そしてシェスターはといえば、瞑目しうつむき加減で小刻みに何度もうなずき、何か考えを巡らしているかのような素振りをしていたが、突然意を決したかのように顔を上げ、言った。
「ええ、判ってますよ審議官。私は初めから彼岸になど行っていませんからね。どうぞご安心を」
シェスターはそう言い終えるや右の口角を上げ、にやりと笑った。
「おお!シェスター。そうか……そうか……」
ロンバルドは本当にうれしそうに何度もうなずいた。
「審議官。あの日両親を亡くしてからというもの、心を寄せてくれていた友人たちとも離ればなれとなり、私の心は徐々に荒んでいきました。そしていつの間にかある種の極端な思考傾向の人間となりました。刹那主義といいますか、先のことなど考えず今この時だけ、自分さえ良ければそれでいいと思って生きるようになったのです……しかしそんな私をウォルフガング・シュナイダー閣下は救い出してくださいました。だから私はその時より閣下と閣下の愛する国家国民のために生きようと決心したのですよ」
そこでシェスターは一旦言葉を区切り、またもにやりと不適に笑い、肩をすくめるポーズをして言った。

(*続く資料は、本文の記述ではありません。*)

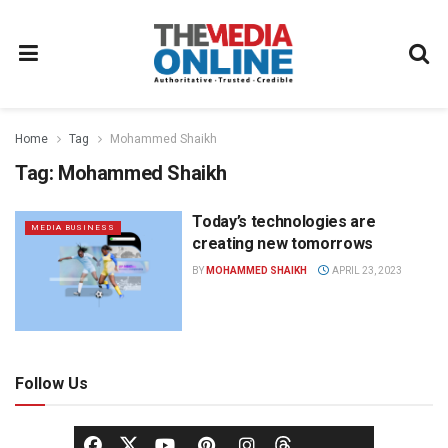
Home
Tag
Mohammed Shaikh
Tag:
Mohammed Shaikh
Today’s technologies are
MEDIA BUSINESS
creating new tomorrows
BY
MOHAMMED SHAIKH
APRIL 23, 2023
Follow Us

「あ~もちろん、閣下の忘れ形見である審議官、あなたもそれなりに大事に思ってますよ~もっともあなたはお嫌かもしれませんがね?」
シェスターの冗談めかした口調にロンバルドは、本当に安心したかのようなホッとした笑顔を浮かべた。
シェスターもまた、ロンバルドの笑顔を見て同じように朗らかに微笑んだ。
「たしかに私は先般ゴルコス将軍を殺害した際、最悪親衛隊員たちを魔法で皆殺しにしようと思った。だがそれはロムス!お前のような殺人淫楽症の故ではない!私は私の信ずる信念に基づいて、ただ覚悟を決めただけだ。一緒にしないでもらいたい!」
「ふん。言いたいことはそれだけか!くそったれ!またずいぶんとつまらねえ時間を使っちまったぜ!レムルス!待たせたな。そろそろ……やるぞ!」
ロムスは言い終えるや腰の佩刀を一瞬のうちに素早く抜き放ち、すぐさま腰を落として身構え、瞬く間に戦闘体制に入った。
ようやくとルーグの森、最後の組の戦いが始まろうとしていた。